From an editorial at the Sun:
WHAT else is China lying about?
Its official Wuhan death toll has been raised by 50 per cent.
…The World Health Organisation swallowed every line and worked as Beijing’s PR agents.
Meanwhile lefties here scream “racist” at anyone calling this horrific, ruinous disease — let loose in China, covered up by China, killing thousands in China — the “Chinese virus”.
It is hard to be lectured about “Beijing’s PR agents” by the flagship tabloid of a media conglomerate that infamously attempted to censor Chris Patten’s book about his time as governor of Hong Kong for the benefit of Rupert Murdoch’s then-business strategy (abandoned in 2013). However, here I am more concerned with the paper’s expression of support for Trump’s sporadic efforts to establish “Chinese virus” as the common name for Covid-19.

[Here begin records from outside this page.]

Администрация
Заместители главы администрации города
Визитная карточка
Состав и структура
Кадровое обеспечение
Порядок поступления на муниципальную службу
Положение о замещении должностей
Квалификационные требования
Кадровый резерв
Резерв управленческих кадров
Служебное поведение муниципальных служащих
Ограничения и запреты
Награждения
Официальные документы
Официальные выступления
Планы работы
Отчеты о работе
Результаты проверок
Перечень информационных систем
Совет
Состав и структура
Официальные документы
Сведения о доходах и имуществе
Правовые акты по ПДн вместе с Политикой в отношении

This strikes me as a bad idea, for several fairly obvious reasons that I will nevertheless list.
First, the word “coronavirus” was unusual enough to enter the language as the popular name for the pathogen and the illness. This is less than ideal, as it is a generic name for a whole class of viruses, but that’s also the case with “Chinese virus”. The scientific term “Covid-19” is perfectly serviceable term for anyone who wishes to be more precise, whether referring to the illness itself or to the pathogen SARS-CoV-2 as “the Covid-19 coronavirus”. The term “Wuhan virus” might have caught on naturally, but it didn’t. There were of course early reports that referred to “the Chinese coronavirus”, but that was as a general descriptor before we had a proper name.
Second, during a pandemic clear messaging is particularly important. Attempting to impose a new popular name at this point may lead to needless confusion.
Third, “Chinese virus” is an ideological top-down attempt to manipulate common usage for political reasons. Trump of course wants every reference to coronavirus to be a reminder of the Chinese government’s undoubted corruption and failure, but this is to distract from his own failings rather than as a matter of principle. Trump has even gone so far as to reject the news that many cases in the USA arrived via Europe rather than directly from China, falsely suggesting that this is “fake news” concocted by the New York Times to win favour from China after the paper’s journalists were expelled (or “thrown out of China like dogs”, in Trump’s own formulation).
And fourth, of course, there is the risk that “Chinese virus” will needlessly stigmatise East Asians living in the west. This point can be made without the need to “scream ‘racist'”. Other locations that have given their names to diseases are hardly comparable: Ebola and Lyme are nouns rather than ethnic/national adjectives, and they refer to circumscribed places that are otherwise barely known. “Spanish flu” is the most famous example of a national adjective being used to identify an illness, but that was a hundred years ago and the name was not adopted as a self-consciously polemical device against Spain.
The Sun‘s question “What else is China lying about?” refers to the “lab escape” theory of the origin of the virus, which I have discussed in relation to the Mail on Sunday here.